> Directions:
1. Quote the passage on ligatures from "These arose because" up to and including "the next letter.".
2. Render this sentence from the passage on ligatures into Spanish: "Many ligatures combine f with the following letter."
3. According to the passage on ligatures, what would damage the kern at the end of the hood of a lowercase f?

> Text shown:
Capilla de San José, Sevilla. Several ligatures, except cypher, monogram and Signum manus motifs in the top (a Christogram, the Auspice Maria, and one for Saint Joseph).

Many ligatures combine f with the following letter. A particularly prominent example is ﬁ (or fi, rendered with two normal letters). The tittle of the i in many typefaces collides with the hood of the f when placed beside each other in a word, and are combined into a single glyph with the tittle absorbed into the f. Other ligatures with the letter f include fj, (Note: The combination is represented in English only in "fjord" and "fjeld", but is encountered in languages where represents a vocalic or semi-vocalic sound (Norwegian, occasionally in Esperanto) or an affix (Hungarian), or where word-compounding results such ligatures (Hungarian)) fl (ﬂ), ff (ﬀ), ffi (ﬃ), and ffl (ﬄ). In Linotype, ligature matrices for fa, fe, fo, fr, fs, ft, fb, fh, fu, and fy; and for f., f,, and f- (f followed by a full stop, comma, or hyphen) are optional in many typefaces, as well as the equivalent set for the doubled ff, as a method to overcome the machine's physical restrictions.

These arose because with the usual type sort for lowercase f, the end of its hood is on a kern, which would be damaged by collision with raised parts of the next letter.

> Source data:
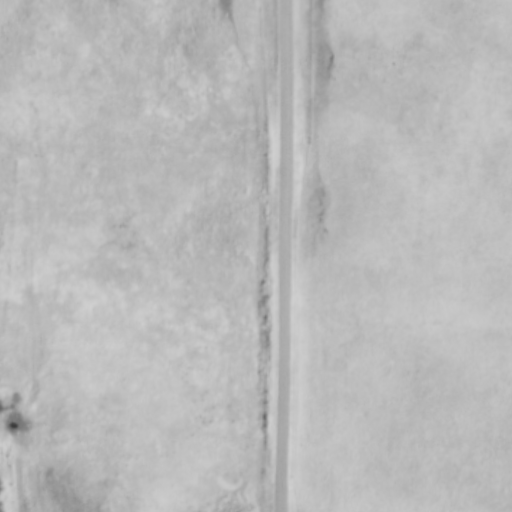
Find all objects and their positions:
road: (288, 255)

> Answers:
1.
These arose because with the usual type sort for lowercase f, the end of its hood is on a kern, which would be damaged by collision with raised parts of the next letter.

2. Muchas ligaduras combinan la f con la letra siguiente.

3. Collision with raised parts of the next letter.